A look ahead: Insurance trends for 2012
Be prepared to dig deeper into your pocket in 2012 to insure your car, your home and your health. Experts say that in some cases, Americans could see double-digit increases in insurance premiums.
Here’s a look at what’s in store for auto, home, health and life insurance in the new year.
If history repeats itself, you’re going to fork over more for auto insurance in 2012 than you did in 2011. According to the Insurance Information Institute, auto insurance premiums jumped an estimated 10 percent between 2008 and 2010.
|Premiums for several types of insurance could be on the rise in 2012.|
Ashley Hunter, an insurance risk specialist who is a former insurance agent, predicts an overall 7 percent to 10 percent hike in auto insurance premiums in 2012. Auto insurance fraud is one of the culprits. The nonprofit National Insurance Crime Bureau estimates auto insurance fraud tacks $200 to $300 a year onto your premiums.
“Fraud has dramatically impacted the premiums in areas like New York City, the larger metropolitan areas of Florida and in some other large population areas in the country. Like shoplifting for all consumers, insurance fraud causes the losses and payouts of insurers to rise, and that results in higher premiums for everyone,” says Fred Karlinsky, an insurance attorney at Fort Lauderdale law firm Colodny Fass Talenfeld Karlinsky & Abate.
Since auto insurance rates are regulated on a state-by-state basis, where you live determines how high or low your premiums are.
If your home insurance rates go up in 2012, you may be able to pin the blame on the 12 natural disasters in 2011 that each caused at least $1 billion in damage. Those calamities included tornadoes, floods, snowstorms, wildfires and drought.
Frank Cacchione, CEO of TNC Management Group, an insurance consulting firm in New Jersey, says home insurance rate hikes as high as 20 percent increases are on the horizon for some Americans.
Hunter says: “I would expect at least a 7 to 10 percent increase.”
As with auto insurance, home insurance rates are regulated by state insurance departments.
Merton Bernstein, a health insurance expert who is the Walter D. Coles Professor of Law Emeritus at Washington University in St. Louis, says Americans are on track to spend more on health care in 2012 than in 2011. He notes that premiums for employer-sponsored health insurance plans rose an average of 9 percent in 2011 and that this upward trend is expected to continue.
A survey by consulting giant Mercer indicates that employers’ health insurance costs will climb an estimated 5.7 percent in 2012. Because of the increasing cost of health care, some employers are passing along more of their health insurance expenses to their workers. About one-third of the employers that responded to the Mercer survey said they planned to boost health insurance deductibles or co-pays in 2012 as a way to manage expenses.
A survey by the nonprofit National Business Group on Health found that large U.S. employers expect to see their health care benefit costs rise an average of 7.2 percent in 2012. More than half of the surveyed employers plan to hike workers’ health insurance premiums in 2012.

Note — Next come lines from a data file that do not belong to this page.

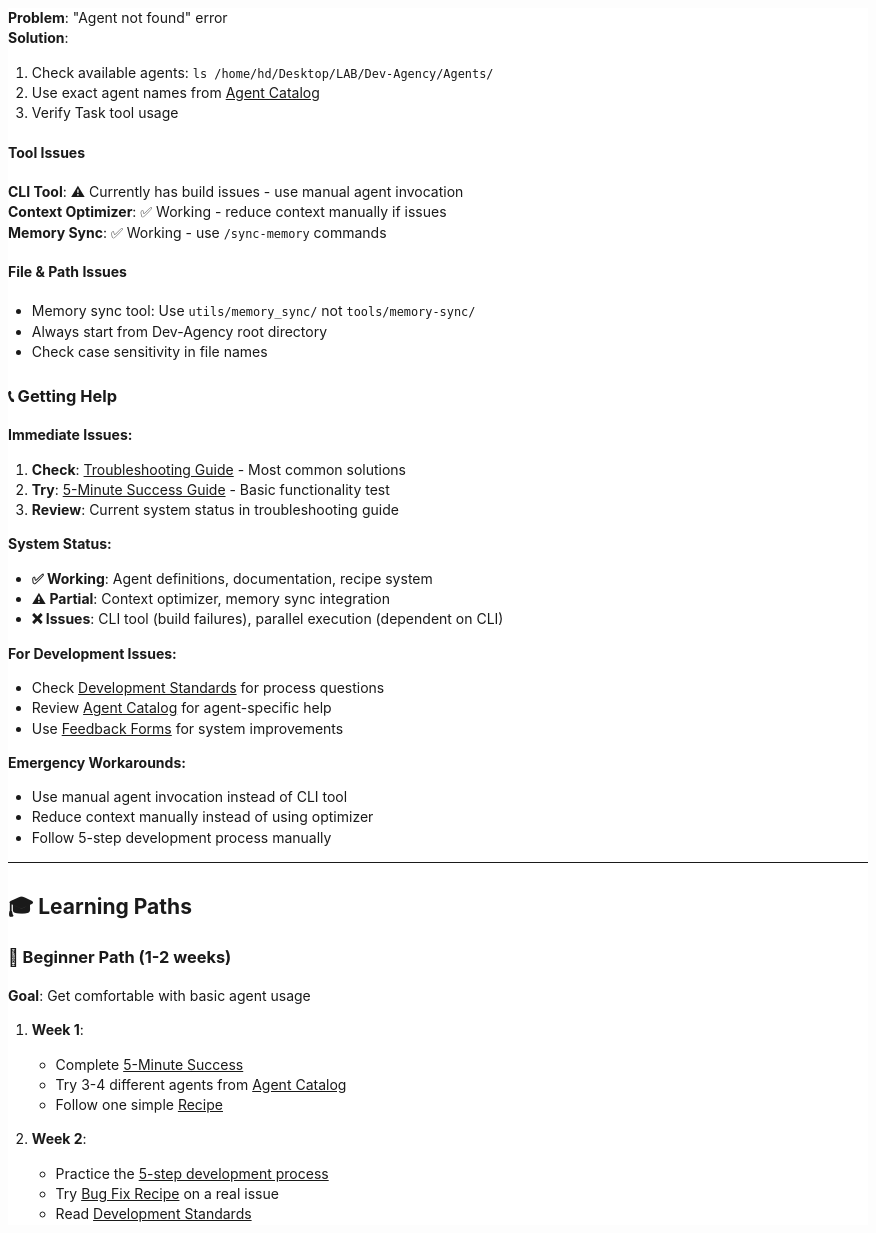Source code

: **Problem**: "Agent not found" error  
**Solution**:
1. Check available agents: `ls /home/hd/Desktop/LAB/Dev-Agency/Agents/`
2. Use exact agent names from [Agent Catalog](../quick-start/AGENT_CATALOG.md)
3. Verify Task tool usage

#### Tool Issues
**CLI Tool**: ⚠️ Currently has build issues - use manual agent invocation  
**Context Optimizer**: ✅ Working - reduce context manually if issues  
**Memory Sync**: ✅ Working - use `/sync-memory` commands

#### File & Path Issues
- Memory sync tool: Use `utils/memory_sync/` not `tools/memory-sync/`
- Always start from Dev-Agency root directory
- Check case sensitivity in file names

### 📞 Getting Help

**Immediate Issues:**
1. **Check**: [Troubleshooting Guide](reference/troubleshooting.md) - Most common solutions
2. **Try**: [5-Minute Success Guide](../quick-start/5_MINUTE_SUCCESS.md) - Basic functionality test
3. **Review**: Current system status in troubleshooting guide

**System Status:**
- **✅ Working**: Agent definitions, documentation, recipe system
- **⚠️ Partial**: Context optimizer, memory sync integration  
- **❌ Issues**: CLI tool (build failures), parallel execution (dependent on CLI)

**For Development Issues:**
- Check [Development Standards](../Development_Standards/) for process questions
- Review [Agent Catalog](../quick-start/AGENT_CATALOG.md) for agent-specific help
- Use [Feedback Forms](../feedback/) for system improvements

**Emergency Workarounds:**
- Use manual agent invocation instead of CLI tool
- Reduce context manually instead of using optimizer
- Follow 5-step development process manually

---

## 🎓 Learning Paths

### 🌱 Beginner Path (1-2 weeks)
**Goal**: Get comfortable with basic agent usage

1. **Week 1**: 
   - Complete [5-Minute Success](../quick-start/5_MINUTE_SUCCESS.md)
   - Try 3-4 different agents from [Agent Catalog](../quick-start/AGENT_CATALOG.md)
   - Follow one simple [Recipe](../recipes/)

2. **Week 2**:
   - Practice the [5-step development process](#development-workflow)
   - Try [Bug Fix Recipe](../recipes/bug_fix_recipe.md) on a real issue
   - Read [Development Standards](../Development_Standards/Guides/Development%20Standards%20Guide.md)
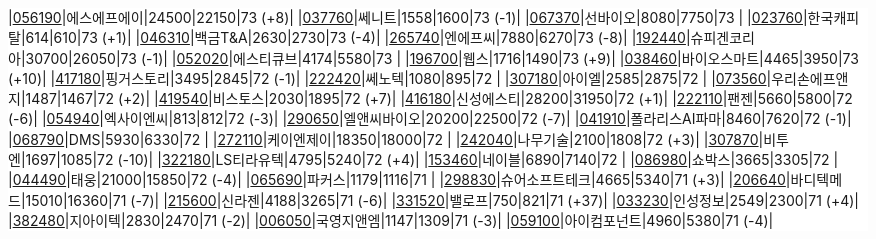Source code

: |[056190](https://finance.daum.net/quotes/A056190)|에스에프에이|24500|22150|73 (+8)|
|[037760](https://finance.daum.net/quotes/A037760)|쎄니트|1558|1600|73 (-1)|
|[067370](https://finance.daum.net/quotes/A067370)|선바이오|8080|7750|73 |
|[023760](https://finance.daum.net/quotes/A023760)|한국캐피탈|614|610|73 (+1)|
|[046310](https://finance.daum.net/quotes/A046310)|백금T&A|2630|2730|73 (-4)|
|[265740](https://finance.daum.net/quotes/A265740)|엔에프씨|7880|6270|73 (-8)|
|[192440](https://finance.daum.net/quotes/A192440)|슈피겐코리아|30700|26050|73 (-1)|
|[052020](https://finance.daum.net/quotes/A052020)|에스티큐브|4174|5580|73 |
|[196700](https://finance.daum.net/quotes/A196700)|웹스|1716|1490|73 (+9)|
|[038460](https://finance.daum.net/quotes/A038460)|바이오스마트|4465|3950|73 (+10)|
|[417180](https://finance.daum.net/quotes/A417180)|핑거스토리|3495|2845|72 (-1)|
|[222420](https://finance.daum.net/quotes/A222420)|쎄노텍|1080|895|72 |
|[307180](https://finance.daum.net/quotes/A307180)|아이엘|2585|2875|72 |
|[073560](https://finance.daum.net/quotes/A073560)|우리손에프앤지|1487|1467|72 (+2)|
|[419540](https://finance.daum.net/quotes/A419540)|비스토스|2030|1895|72 (+7)|
|[416180](https://finance.daum.net/quotes/A416180)|신성에스티|28200|31950|72 (+1)|
|[222110](https://finance.daum.net/quotes/A222110)|팬젠|5660|5800|72 (-6)|
|[054940](https://finance.daum.net/quotes/A054940)|엑사이엔씨|813|812|72 (-3)|
|[290650](https://finance.daum.net/quotes/A290650)|엘앤씨바이오|20200|22500|72 (-7)|
|[041910](https://finance.daum.net/quotes/A041910)|폴라리스AI파마|8460|7620|72 (-1)|
|[068790](https://finance.daum.net/quotes/A068790)|DMS|5930|6330|72 |
|[272110](https://finance.daum.net/quotes/A272110)|케이엔제이|18350|18000|72 |
|[242040](https://finance.daum.net/quotes/A242040)|나무기술|2100|1808|72 (+3)|
|[307870](https://finance.daum.net/quotes/A307870)|비투엔|1697|1085|72 (-10)|
|[322180](https://finance.daum.net/quotes/A322180)|LS티라유텍|4795|5240|72 (+4)|
|[153460](https://finance.daum.net/quotes/A153460)|네이블|6890|7140|72 |
|[086980](https://finance.daum.net/quotes/A086980)|쇼박스|3665|3305|72 |
|[044490](https://finance.daum.net/quotes/A044490)|태웅|21000|15850|72 (-4)|
|[065690](https://finance.daum.net/quotes/A065690)|파커스|1179|1116|71 |
|[298830](https://finance.daum.net/quotes/A298830)|슈어소프트테크|4665|5340|71 (+3)|
|[206640](https://finance.daum.net/quotes/A206640)|바디텍메드|15010|16360|71 (-7)|
|[215600](https://finance.daum.net/quotes/A215600)|신라젠|4188|3265|71 (-6)|
|[331520](https://finance.daum.net/quotes/A331520)|밸로프|750|821|71 (+37)|
|[033230](https://finance.daum.net/quotes/A033230)|인성정보|2549|2300|71 (+4)|
|[382480](https://finance.daum.net/quotes/A382480)|지아이텍|2830|2470|71 (-2)|
|[006050](https://finance.daum.net/quotes/A006050)|국영지앤엠|1147|1309|71 (-3)|
|[059100](https://finance.daum.net/quotes/A059100)|아이컴포넌트|4960|5380|71 (-4)|
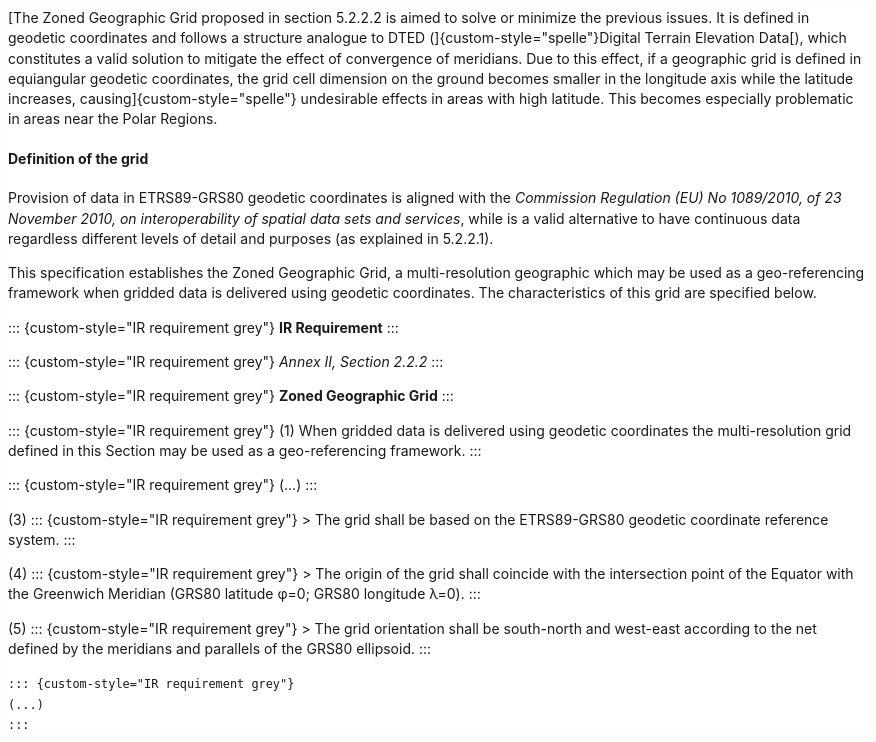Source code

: [The Zoned Geographic Grid proposed in section 5.2.2.2 is aimed to solve or minimize the previous issues. It is defined in geodetic coordinates and follows a structure analogue to DTED (]{custom-style="spelle"}Digital Terrain Elevation Data[), which constitutes a valid solution to mitigate the effect of convergence of meridians. Due to this effect, if a geographic grid is defined in equiangular geodetic coordinates, the grid cell dimension on the ground becomes smaller in the longitude axis while the latitude increases, causing]{custom-style="spelle"} undesirable effects in areas with high latitude. This becomes especially problematic in areas near the Polar Regions.

#### Definition of the grid

Provision of data in ETRS89-GRS80 geodetic coordinates is aligned with the *Commission Regulation (EU) No 1089/2010, of 23 November 2010, on interoperability of spatial data sets and services*, while is a valid alternative to have continuous data regardless different levels of detail and purposes (as explained in 5.2.2.1).

This specification establishes the Zoned Geographic Grid, a multi-resolution geographic which may be used as a geo-referencing framework when gridded data is delivered using geodetic coordinates. The characteristics of this grid are specified below.

::: {custom-style="IR requirement grey"}
**IR Requirement**
:::

::: {custom-style="IR requirement grey"}
*Annex II, Section 2.2.2*
:::

::: {custom-style="IR requirement grey"}
**Zoned Geographic Grid**
:::

::: {custom-style="IR requirement grey"}
\(1\) When gridded data is delivered using geodetic coordinates the multi-resolution grid defined in this Section may be used as a geo-referencing framework.
:::

::: {custom-style="IR requirement grey"}
(...)
:::

(3) ::: {custom-style="IR requirement grey"}
    > The grid shall be based on the ETRS89-GRS80 geodetic coordinate reference system.
    :::

(4) ::: {custom-style="IR requirement grey"}
    > The origin of the grid shall coincide with the intersection point of the Equator with the Greenwich Meridian (GRS80 latitude φ=0; GRS80 longitude λ=0).
    :::

(5) ::: {custom-style="IR requirement grey"}
    > The grid orientation shall be south-north and west-east according to the net defined by the meridians and parallels of the GRS80 ellipsoid.
    :::

    ::: {custom-style="IR requirement grey"}
    (...)
    :::


[^1]: ::: {custom-style="footnote text"}
[^2]: ::: {custom-style="footer"}
[^3]: ::: {custom-style="HTML Preformatted"}
[^4]: ::: {custom-style="footer"}
[^5]: ::: {custom-style="footer"}
[^6]: ::: {custom-style="footer"}
[^7]: ::: {custom-style="footnote text"}
[^8]: ::: {custom-style="footnote text"}
[^9]: ::: {custom-style="footnote text"}
[^10]: ::: {custom-style="footer"}
[^11]: ::: {custom-style="footer"}
[^12]: ::: {custom-style="footnote text"}
[^13]: ::: {custom-style="footnote text"}
[^14]: ::: {custom-style="footnote text"}
[^15]: ::: {custom-style="footnote text"}
[^16]: ::: {custom-style="footnote text"}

“Employers continue to face countless challenges when it comes to offering health plans that effectively meet the needs of workers and their families, while also managing rising costs,” Helen Darling, president and CEO of the National Business Group on Health, says in a news release.
Despite rising health insurance premiums, you’ll pay less for some popular prescription drugs in 2012.
Michael Goodheim, a small business health insurance consultant in Seattle, says a number of widely used brand-name drugs will be losing their patents in 2012, paving the way for cheaper generic versions to hit the market. Among them are the anti-depressant Lexapro, which goes generic in March 2012; Plavix, which helps prevent strokes and heart attacks, May 2012; and asthma medication Singulair, August 2012.
For Medicare recipients, there’s also some good news. Monthly premiums for Medicare Part B will decrease by $22 in 2012, Medicare Advantage premiums will drop by 4 percent and premiums for Medicare’s prescription drug plans will stay about the same.
Fierce competition among life insurers is helping consumers.
In an economy that continues to be shaky, fewer people are buying life insurance, so life insurers have been slicing their rates, says Joe Perkins, a principal and employee benefits consultant at Indianapolis-based MJ Insurance. Just 22 percent of U.S. households did some serious shopping for life insurance in 2011, and only half of those households make purchases, according to life insurance trade group LIMRA.
Perkins has seen rates on life insurance fall an average of 10 percent in recent months, and he foresees the lower-cost trend continuing in 2012.
“Carriers have not been getting the same (investment) returns as in the past, so really they should be charging more in premiums, but that isn’t reflected in current premium costs,” Perkins says.